This card tells almost the final chapter in the Royal Observatory, but it starts with three bombs.
The first one was detonated by an anarchist in February 1894. You can read a fictionalised account in Joseph Conrad`s "The Secret Agent", published in 1907, fictionalised because the bomber was killed by his own bomb and it seems impossible, even. to find out why he was there. He certainly did not have time to tell his tale before he died. The only thing we do know is that he was a member of Club Autonomie, which is said simply to have been a meeting place for anarchists.
The second and third bombs came during the Second World War, in 1940, though the target was really the docks, nearby. In that attack, the Altazimuth Pavilion, and the Great Equatorial Building were damaged. Then, in 1944, the great Onion Dome was hit by a flying bomb.
It was decided that the collection and the workings of the Observatory could no longer stay in London at that point. There had been earlier plans to move, citing the smoke in London which often led to important viewings being obscured, and, as we find today, artificial street lighting is not helpful to astronomers. The magnetic work had already gone, disrupted by the arrival of the Underground Tube Lines, that had moved to Abinger, near Dorking. And just before the outbreak of the Second World War these plans had been re-drafted.

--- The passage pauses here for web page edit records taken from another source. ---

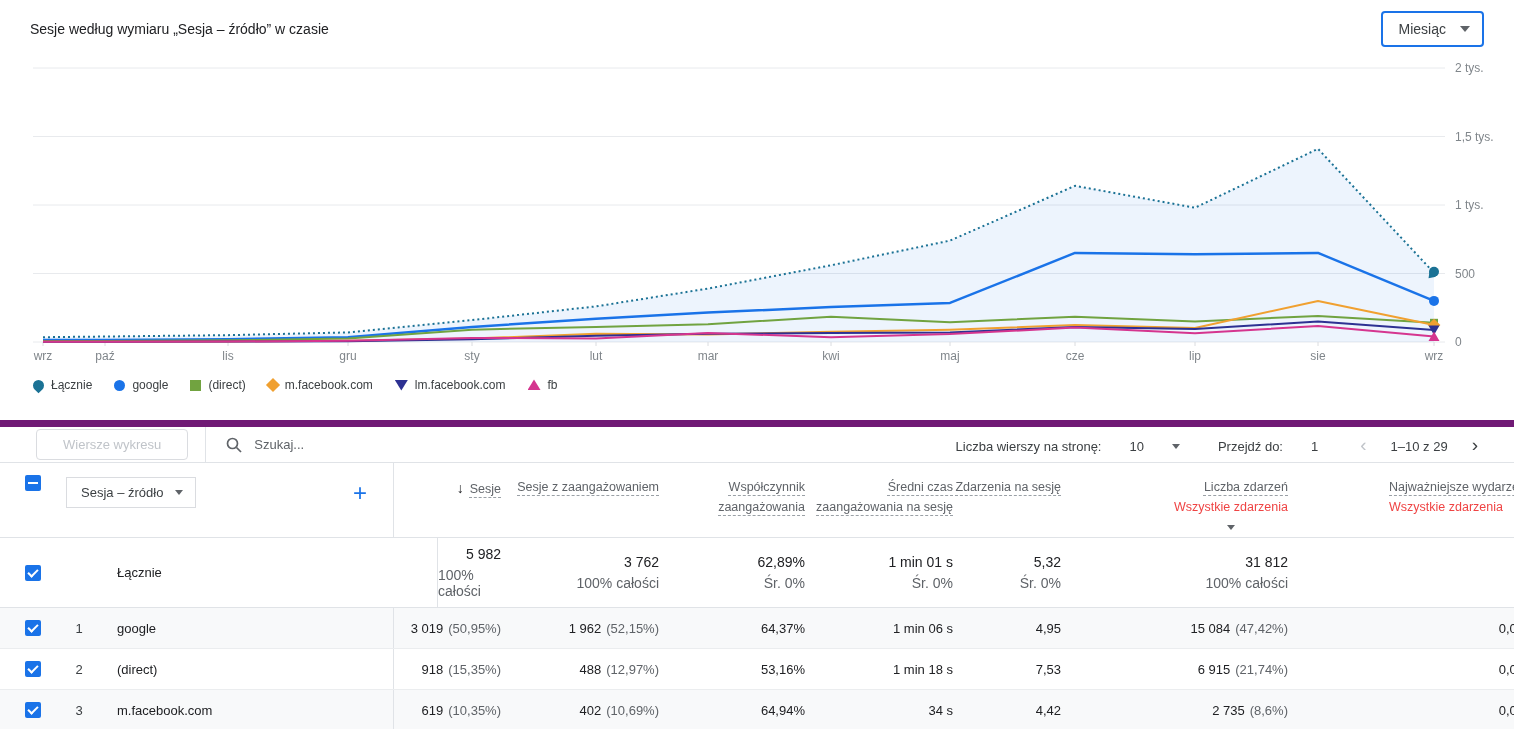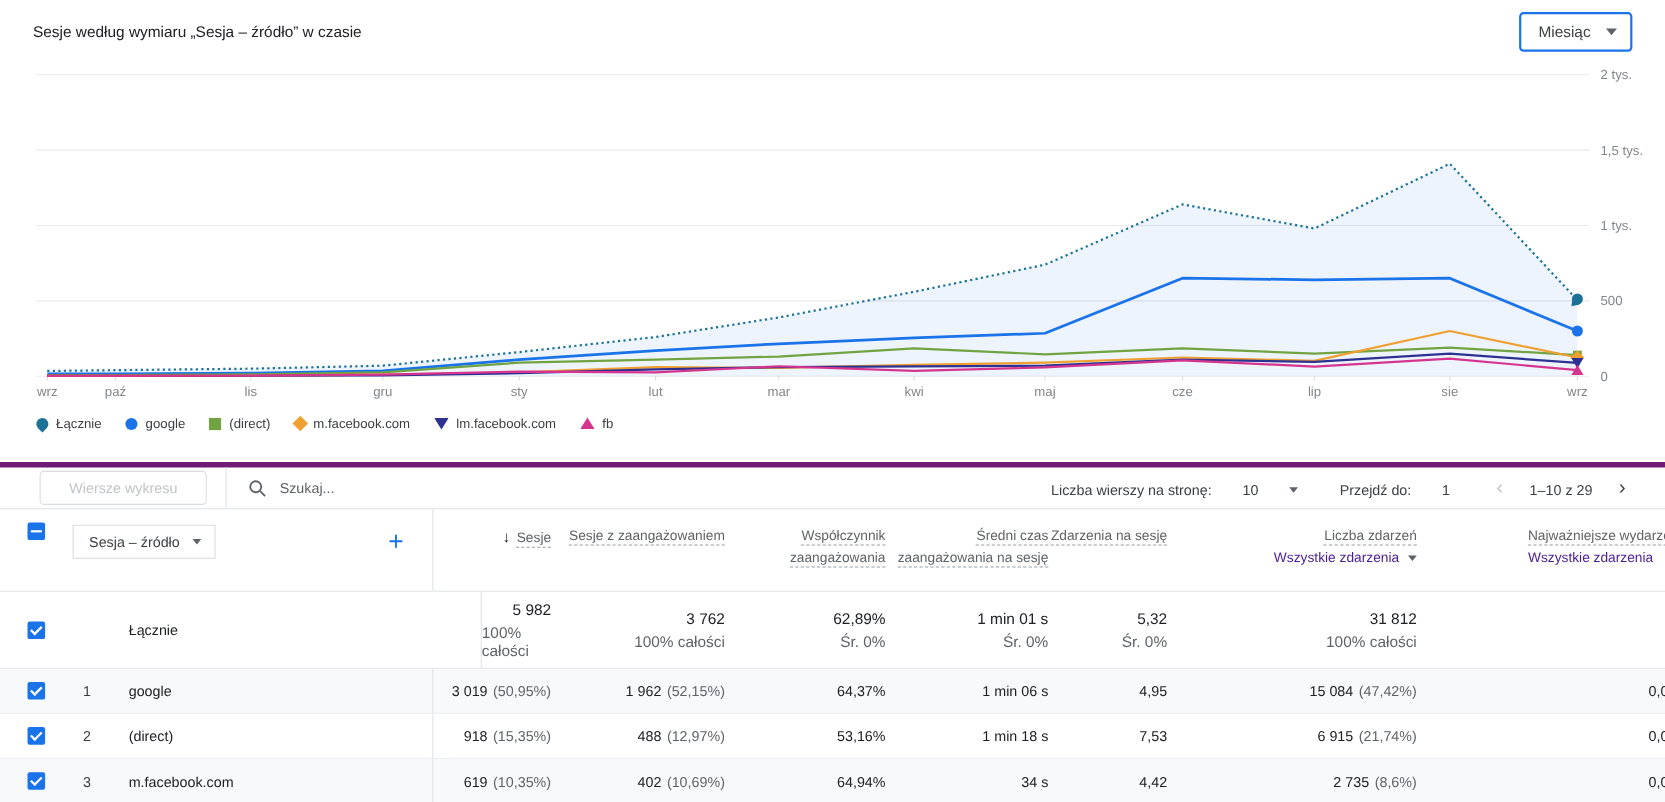--- a/index.html
+++ b/index.html
@@ -29,21 +29,21 @@
   .lg { width: 10px; height: 10px; display: inline-block; flex: none; }
   .lg-pin { border-radius: 50% 50% 50% 0; transform: rotate(-45deg); width: 11px; height: 11px; }
   .lg-circle { border-radius: 50%; width: 11px; height: 11px; }
   .lg-square { width: 11px; height: 11px; }
   .lg-diamond { transform: rotate(45deg); width: 10px; height: 10px; }
   .lg-tri-down { clip-path: polygon(0 8%, 100% 8%, 50% 96%); width: 13px; height: 12px; }
   .lg-tri-up { clip-path: polygon(50% 4%, 0 92%, 100% 92%); width: 13px; height: 12px; }
 
   
   .table-wrap { position: absolute; top: 420px; left: 0; width: 1530px; }
-  .toolbar { height: 43px; border-top: 5px solid #701a75; border-bottom: 1px solid #e0e3e7;
+  .toolbar { height: 43px; border-top: 7px solid #701a75; border-bottom: 1px solid #e0e3e7;
     display: flex; align-items: center; width: 1514px; }
   .chart-rows-btn { margin-left: 36px; border: 1px solid #dadce0; border-radius: 4px;
     background: #fff; color: #c0c4c9; font-size: 13px; padding: 7px 26px;
     font-family: "Liberation Sans", sans-serif; cursor: pointer; }
   .tb-divider { width: 1px; align-self: stretch; background: #e0e3e7; margin-left: 17px; }
   .search-box { display: flex; align-items: center; gap: 12px; margin-left: 20px; flex: 1; }
   .search-input { border: none; outline: none; font-size: 13px; color: #7f1d1d;
     font-family: "Liberation Sans", sans-serif; width: 300px; }
   .search-input::placeholder { color: #5f6368; }
   .tb-right { display: flex; align-items: flex-end; font-size: 13px; color: #3c4043;
@@ -60,21 +60,21 @@
   .grid-row { display: grid;
     grid-template-columns: 66px 40px 287px 110px 158px 146px 148px 108px 227px 240px; }
   .cell { display: flex; align-items: center; }
   .vline { border-left: 1px solid #e0e3e7; }
 
   .thead { height: 75px; border-bottom: 1px solid #e0e3e7; }
   .thead .cell { align-items: flex-start; padding-top: 14px; }
   .h-metric { justify-content: flex-end; text-align: right; padding-right: 2px;
     font-size: 12.5px; color: #5f6368; line-height: 1.6; display: block; padding-top: 14px; }
   .h-label { text-decoration: underline dashed #9aa0a6 1px; text-underline-offset: 4px; cursor: pointer; }
-  .h-sub { color: #4c1d95; display: inline-flex; align-items: center; gap: 8px; cursor: pointer; }
+  .h-sub { color: #ef4444; display: inline-flex; align-items: center; gap: 8px; cursor: pointer; flex-direction: column; }
   .h-sub .caret { border-top-color: #5f6368; border-left-width: 4px; border-right-width: 4px; border-top-width: 5px; }
   .sort-arrow { margin-right: 6px; color: #202124; font-size: 14px; }
   .h-keyevents { text-align: left; padding-left: 99px; white-space: nowrap; overflow: visible; }
 
   .dim-controls { display: flex; align-items: center; justify-content: space-between; width: 100%; padding-right: 26px; }
   .dim-chip { display: flex; align-items: center; gap: 12px; border: 1px solid #dadce0;
     border-radius: 0; padding: 7px 12px 7px 14px; font-size: 13px; color: #3c4043;
     background: #fff; cursor: pointer; font-family: "Liberation Sans", sans-serif; }
   .dim-chip .caret { border-top-color: #5f6368; border-left-width: 4px; border-right-width: 4px; border-top-width: 5px; }
   .add-dim-btn { color: #1a73e8; font-size: 24px; font-weight: 400; background: none;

In 1944 it was decided to relocate to Herstmonceux Castle, the subject of today`s card, but it was not announced, or enacted until 1946, seemingly because running from London may cause a panic in the general public. Though it seems likely that a lot of the works had stopped and the equipment been sent into storage.
The Royal Greenwich Observatory, Herstmonceux, was a rather lengthy title, and the last word was soon omitted. It took until 1958 for everything to be in place there, but it did not last for long, The weather was already changing, and in the late 1970s the decision was made to relocate the main Isaac Newton Telescope overseas, where visibility was better. Overseas, was on Las Palmas, one of the Canary Islands.
This led to another decision, to move the rest of the facilities to Cambridge. And that happened in 1990. Today the Greenwich buildings are but a showcase, and a learning centre, with many family attractions and displays which, in simplified form, tell snippets from the story of its past.